Pharmacokinetics and antitumor efficacy of paclitaxel-cyclodextrin complexes loaded in mucus-penetrating nanoparticles for oral administration.

AIM: The authors report a novel approach for enhancing the oral absorption of paclitaxel (PTX) by encapsulation in poly(anhydride) nanoparticles (NPs) containing cyclodextrins and poly(ethylene glycol). MATERIALS &
METHODS: Formulations were prepared using the solvent displacement method. Subsequently, pharmacokinetics and organ distribution assays were evaluated after oral administration into C57BL/6J mice. In addition, antitumor efficacy studies were performed in a subcutaneous tumor model of Lewis lung carcinoma.

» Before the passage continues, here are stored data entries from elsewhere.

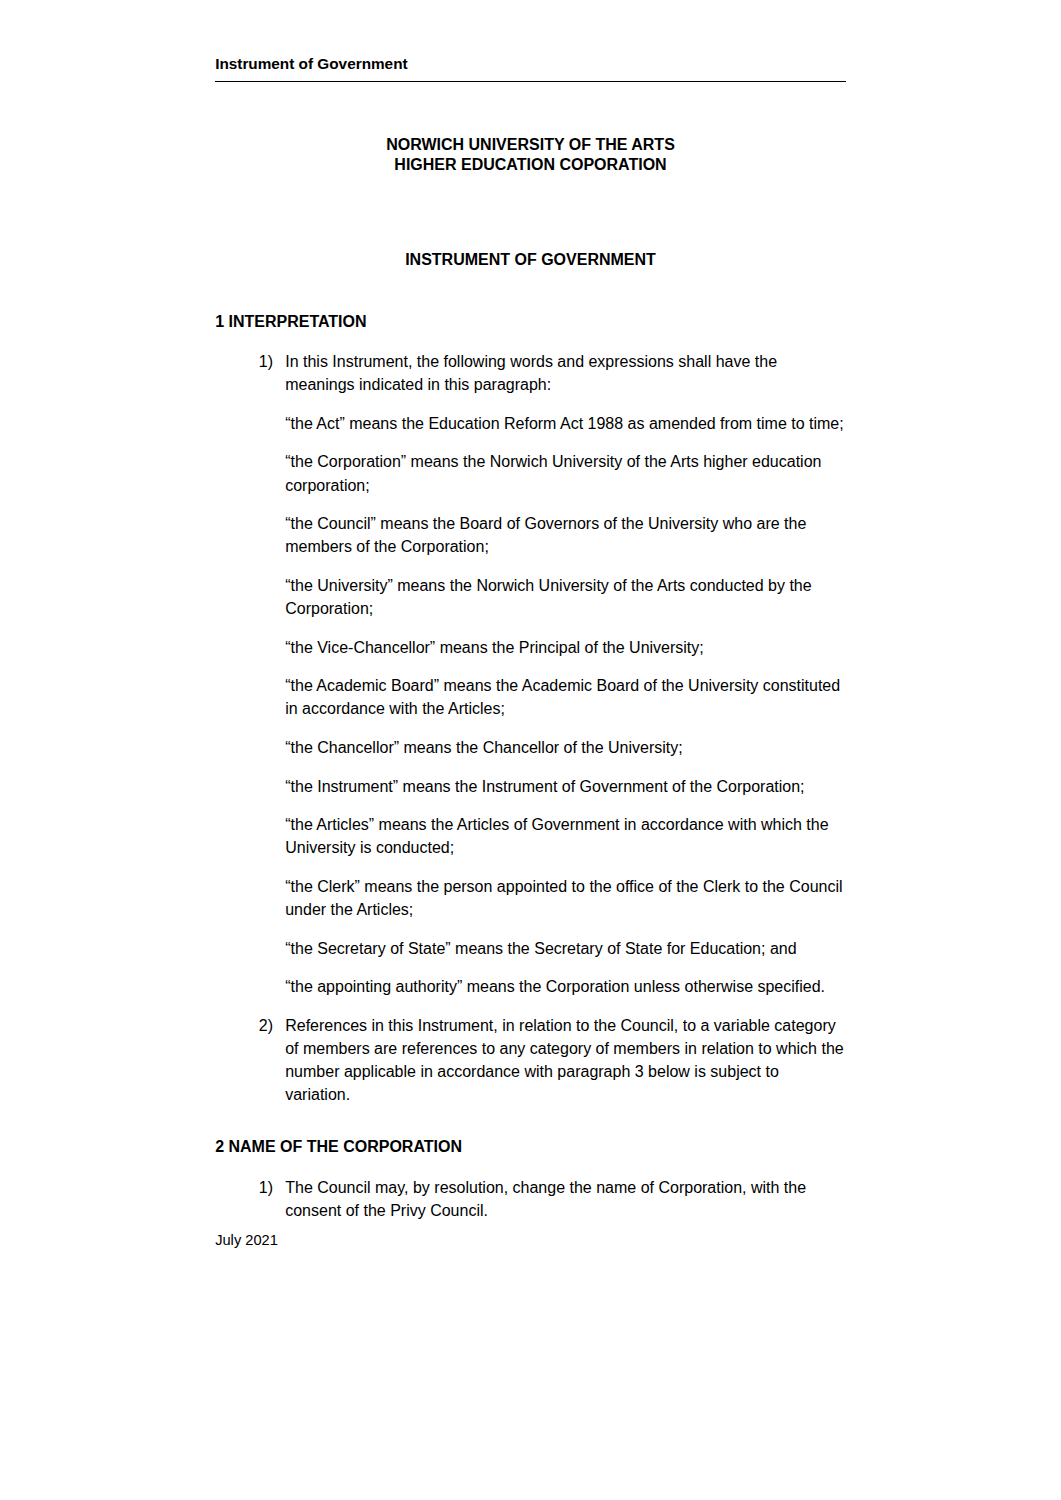Instrument of Government
NORWICH UNIVERSITY OF THE ARTS
HIGHER EDUCATION COPORATION
INSTRUMENT OF GOVERNMENT
1 INTERPRETATION
In this Instrument, the following words and expressions shall have the meanings indicated in this paragraph:
“the Act” means the Education Reform Act 1988 as amended from time to time;
“the Corporation” means the Norwich University of the Arts higher education corporation;
“the Council” means the Board of Governors of the University who are the members of the Corporation;
“the University” means the Norwich University of the Arts conducted by the Corporation;
“the Vice-Chancellor” means the Principal of the University;
“the Academic Board” means the Academic Board of the University constituted in accordance with the Articles;
“the Chancellor” means the Chancellor of the University;
“the Instrument” means the Instrument of Government of the Corporation;
“the Articles” means the Articles of Government in accordance with which the University is conducted;
“the Clerk” means the person appointed to the office of the Clerk to the Council under the Articles;
“the Secretary of State” means the Secretary of State for Education; and
“the appointing authority” means the Corporation unless otherwise specified.
References in this Instrument, in relation to the Council, to a variable category of members are references to any category of members in relation to which the number applicable in accordance with paragraph 3 below is subject to variation.
2 NAME OF THE CORPORATION
The Council may, by resolution, change the name of Corporation, with the consent of the Privy Council.
July 2021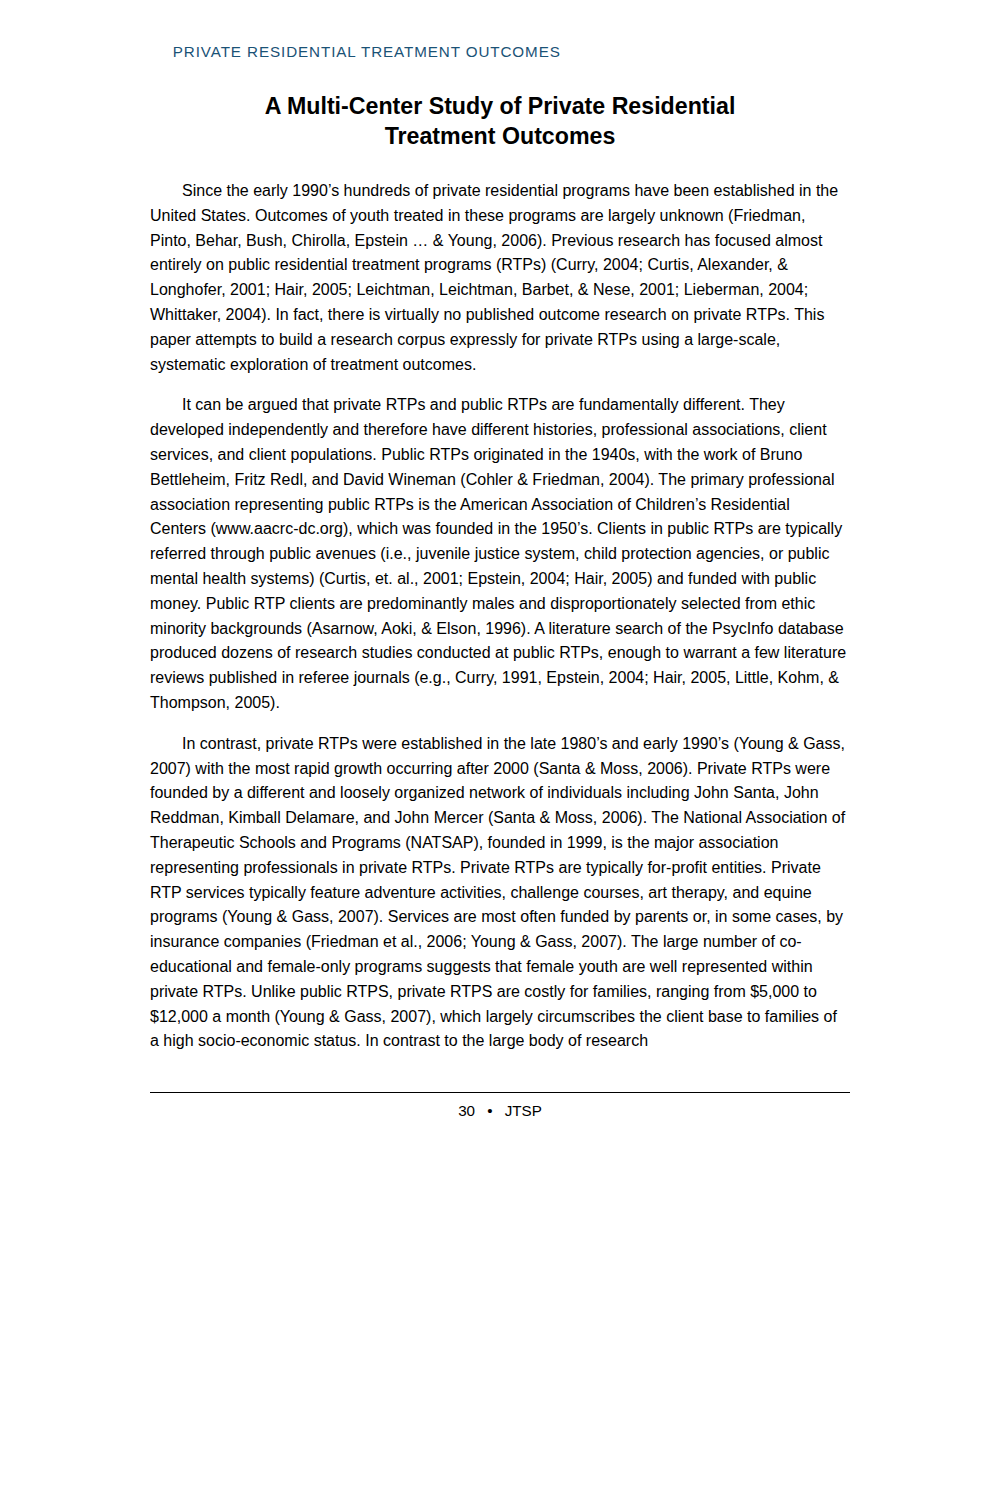Private Residential Treatment Outcomes
A Multi-Center Study of Private Residential
Treatment Outcomes
Since the early 1990’s hundreds of private residential programs have been established in the United States. Outcomes of youth treated in these programs are largely unknown (Friedman, Pinto, Behar, Bush, Chirolla, Epstein … & Young, 2006). Previous research has focused almost entirely on public residential treatment programs (RTPs) (Curry, 2004; Curtis, Alexander, & Longhofer, 2001; Hair, 2005; Leichtman, Leichtman, Barbet, & Nese, 2001; Lieberman, 2004; Whittaker, 2004). In fact, there is virtually no published outcome research on private RTPs. This paper attempts to build a research corpus expressly for private RTPs using a large-scale, systematic exploration of treatment outcomes.
It can be argued that private RTPs and public RTPs are fundamentally different. They developed independently and therefore have different histories, professional associations, client services, and client populations. Public RTPs originated in the 1940s, with the work of Bruno Bettleheim, Fritz Redl, and David Wineman (Cohler & Friedman, 2004). The primary professional association representing public RTPs is the American Association of Children’s Residential Centers (www.aacrc-dc.org), which was founded in the 1950’s. Clients in public RTPs are typically referred through public avenues (i.e., juvenile justice system, child protection agencies, or public mental health systems) (Curtis, et. al., 2001; Epstein, 2004; Hair, 2005) and funded with public money. Public RTP clients are predominantly males and disproportionately selected from ethic minority backgrounds (Asarnow, Aoki, & Elson, 1996). A literature search of the PsycInfo database produced dozens of research studies conducted at public RTPs, enough to warrant a few literature reviews published in referee journals (e.g., Curry, 1991, Epstein, 2004; Hair, 2005, Little, Kohm, & Thompson, 2005).
In contrast, private RTPs were established in the late 1980’s and early 1990’s (Young & Gass, 2007) with the most rapid growth occurring after 2000 (Santa & Moss, 2006). Private RTPs were founded by a different and loosely organized network of individuals including John Santa, John Reddman, Kimball Delamare, and John Mercer (Santa & Moss, 2006). The National Association of Therapeutic Schools and Programs (NATSAP), founded in 1999, is the major association representing professionals in private RTPs. Private RTPs are typically for-profit entities. Private RTP services typically feature adventure activities, challenge courses, art therapy, and equine programs (Young & Gass, 2007). Services are most often funded by parents or, in some cases, by insurance companies (Friedman et al., 2006; Young & Gass, 2007). The large number of co-educational and female-only programs suggests that female youth are well represented within private RTPs. Unlike public RTPS, private RTPS are costly for families, ranging from $5,000 to $12,000 a month (Young & Gass, 2007), which largely circumscribes the client base to families of a high socio-economic status. In contrast to the large body of research
30•JTSP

RESULTS: PTX-loaded NPs displayed sizes between 190-300 nm. Oral NPs achieved drug plasma levels for at least 24 h, with an oral bioavailability of 55-80%. Organ distribution studies revealed that PTX, orally administered in NPs, underwent a similar distribution to intravenous Taxol(®) (Bristol-Myers Squibb, NJ, USA). For in vivo antitumor assays, oral strategy maintained a slower tumor growth than intravenous Taxol.
CONCLUSION: PTX orally administered in poly(anhydride) NPs, combined with cyclodextrins and poly(ethylene glycol), displayed sustained plasma levels and significant antitumor effect in a syngenic tumor model of carcinoma in mice.